== Work instructions ==
A: In the chaos theory and determinism thread, turn the paragraph beginning "But in practice, we can never specify" into a short bulleted list that keeps its main facts.
B: Extend the chaos theory and determinism thread with new text that starts right after its last sentence.

== Reading text ==

Chaos theory and determinism
Well, yes. In a purely mathematical world where you can specify initial conditions exactly, chaotic systems are fully deterministic. It's not like a quantum system with wavefunction collapse, whose evolution can never be specified exactly by the initial conditions.
But in practice, we can never specify (or know) the initial conditions exactly. So there will always be some uncertainty in the initial conditions, and it makes sense to characterize the behavior of a system in terms of its response to this uncertainty. Basically, a chaotic system is one in which any uncertainty in the state at time $t=0$ leads to exponentially larger uncertainties in the state as time goes on, and a non-chaotic system is one in which any initial uncertainty in the state decays away or at least stays steady with time.
In the former (chaotic) case, given that we can't know the initial conditions to infinite precision, there will always be some time after which predictions of the behavior of the system become essentially meaningless - the uncertainty becomes so large that it fills up most of the state space. This is effectively similar to the behavior of a truly non-deterministic (e.g. quantum) system, in that our ability to make predictions about it is limited, so some people call chaotic systems non-deterministic.
Classical mechanics is perfectly integrable for two bodies as a closed or isolated system. However, early on it was found that problems existed, where Newton found he could not find a solution for the motion of the planets in a complete form. He made his famous statement that God had to readjust the solar system now and them. Poincare solved the Sweden prize for a solution to the stability of the solar system by demonstrating no such solution existed. This is what opened the door for chaos theory, where Poincare developed methods of separatrices and perturbations on them. For general systems it turns out that Newtonian mechanics is not integrable,
Classical mechanics for systems with three or more bodies can\rq t be solved in closed form. For any $N$ body problem there are 3 equations for the center of mass, $3$ for the momentum, $3$ for the angular momentum and one for the energy. These are $10$ constraints on the problem. An N-body problem has $6N$ degrees of freedom. For $N~=~2$ this means the solution is given by a first integral with degree $2.$ For a three body problem this first integral has degree $8$. This runs into the problem that Galois illustrated which is that any root system with degree $5$ or greater generally have no algebraic roots. First integrals for differential equations are functions which remain constant along a solution to that differential equation. So for $8$ solutions there is some eight order polynomial $p_8(x)~=~\prod_{n=1}^8(x~-~\lambda_n)$, with $8$ distinct roots$\lambda_n$ that are constant along the $8$ solutions. Since $p_8(x)~=~p_5(x)p_3(x)$, a branch of algebra called Galois theory tells us that fifth order polynomials have no general algebraic system for finding its roots, or a set of solutions that are algebraic. This means that any system of degree higher than four are not in general algebraic. At the root of the $N$-body problem Galois theory tells us there is no algebraic solution for $N~\ge~3$.

== Provided material ==
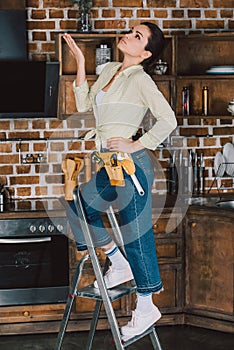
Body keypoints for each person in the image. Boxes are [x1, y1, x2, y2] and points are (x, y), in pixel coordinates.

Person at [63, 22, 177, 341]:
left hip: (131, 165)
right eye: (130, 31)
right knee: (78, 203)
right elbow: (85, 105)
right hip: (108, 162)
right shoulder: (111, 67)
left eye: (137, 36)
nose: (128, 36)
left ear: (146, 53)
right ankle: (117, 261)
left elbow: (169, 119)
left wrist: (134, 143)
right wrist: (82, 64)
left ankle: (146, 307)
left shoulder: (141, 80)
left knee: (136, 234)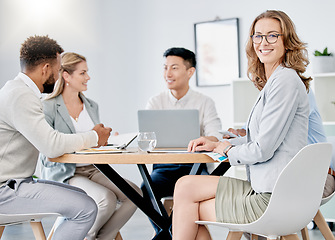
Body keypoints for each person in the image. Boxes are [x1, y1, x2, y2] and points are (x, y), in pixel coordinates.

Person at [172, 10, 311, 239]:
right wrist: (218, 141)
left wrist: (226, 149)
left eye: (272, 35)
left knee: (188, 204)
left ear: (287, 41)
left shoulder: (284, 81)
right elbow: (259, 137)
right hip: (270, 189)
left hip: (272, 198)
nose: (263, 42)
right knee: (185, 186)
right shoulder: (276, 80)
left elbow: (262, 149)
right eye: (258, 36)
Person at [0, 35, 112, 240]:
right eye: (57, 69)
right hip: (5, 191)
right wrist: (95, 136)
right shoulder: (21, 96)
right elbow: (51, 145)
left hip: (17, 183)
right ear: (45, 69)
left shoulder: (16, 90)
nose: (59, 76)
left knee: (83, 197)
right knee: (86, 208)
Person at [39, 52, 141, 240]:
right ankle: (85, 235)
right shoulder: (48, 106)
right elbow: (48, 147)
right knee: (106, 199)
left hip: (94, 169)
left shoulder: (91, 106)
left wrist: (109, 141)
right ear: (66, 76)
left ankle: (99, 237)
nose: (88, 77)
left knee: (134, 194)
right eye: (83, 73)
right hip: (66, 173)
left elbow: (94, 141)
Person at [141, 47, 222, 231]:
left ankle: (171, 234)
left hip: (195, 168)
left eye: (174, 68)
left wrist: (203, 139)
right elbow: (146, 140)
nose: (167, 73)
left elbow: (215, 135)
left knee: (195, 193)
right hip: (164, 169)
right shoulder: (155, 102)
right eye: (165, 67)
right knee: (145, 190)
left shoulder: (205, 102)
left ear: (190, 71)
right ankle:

== Results for each task ==
A:
- In practice, initial conditions can never be specified or known exactly, so some uncertainty in them always remains.
- It therefore makes sense to characterize a system by how it responds to that uncertainty.
- In a chaotic system, any uncertainty in the state at time $t=0$ grows exponentially larger over time.
- In a non-chaotic system, any initial uncertainty decays away or at least stays steady with time.

B:
A problem in classical mechanics is the vanishing denominator problem for three bodies. This has a Hamiltonian $H( J,~\theta)~=~H_0(J,~\theta)~+~\epsilon H_1(J,~\theta)$ for $J~=~(J_1,~J_2)$ and $\theta~=~(\theta_1,~\theta_2)$. Here a generating function written according to the variable $J^\prime$
$$
S(J^\prime,~\theta)~=~\theta\cdot J^\prime~+~i\epsilon\sum_{n_1,n_2}{{H_{1,n_1,n_2}}\over{n_1\omega_1(J^\prime)~+~n_2\omega_2(J^\prime)}}e^{ n_1\omega_1(J^\prime)~+~n_2\omega_2(J^\prime)}
$$
will be divergent for the resonant condition $n_1\omega_1(J^\prime)~+~n_2\omega_2(J^\prime)~=~0$. This resonance condition has lead many to presume that the solar system can not be stable with resonance conditions. Yet the solar system is replete with near resonance conditions.
The number of resonance conditions that exist on the real line are dense. Within any $\epsilon$ neighborhood there will exist a countably infinite number of possible resonance conditions that correspond to rational numbers. As the orbit of a planet drifts it will pass through these resonance conditions and be chaotically perturbed. It is to be expected that for simple rational numbers, such as $1/12$ for Earth and Jupiter, rather than $1003/12000$ strong resonances occur. For more complex rational numbers it might be expected that the instability will be weaker. In other words if the ratio of frequencies are \lq\lq sufficiently irrational\rq\rq$~$so that $$ \Big|{{\omega_1}\over{\omega_2}}~-~{m\over s}\Big|~>~{{k(\epsilon)}\over{s^{2.5}}},~\lim_{\epsilon~\rightarrow~0}k(\epsilon)~\rightarrow~0 $$ the orbit is more stable. So an orbit that is removed from a “strong resonance”” condition near a simple rational number will be more stable than an orbit that is near an orbit with a simple rational ratio of frequencies.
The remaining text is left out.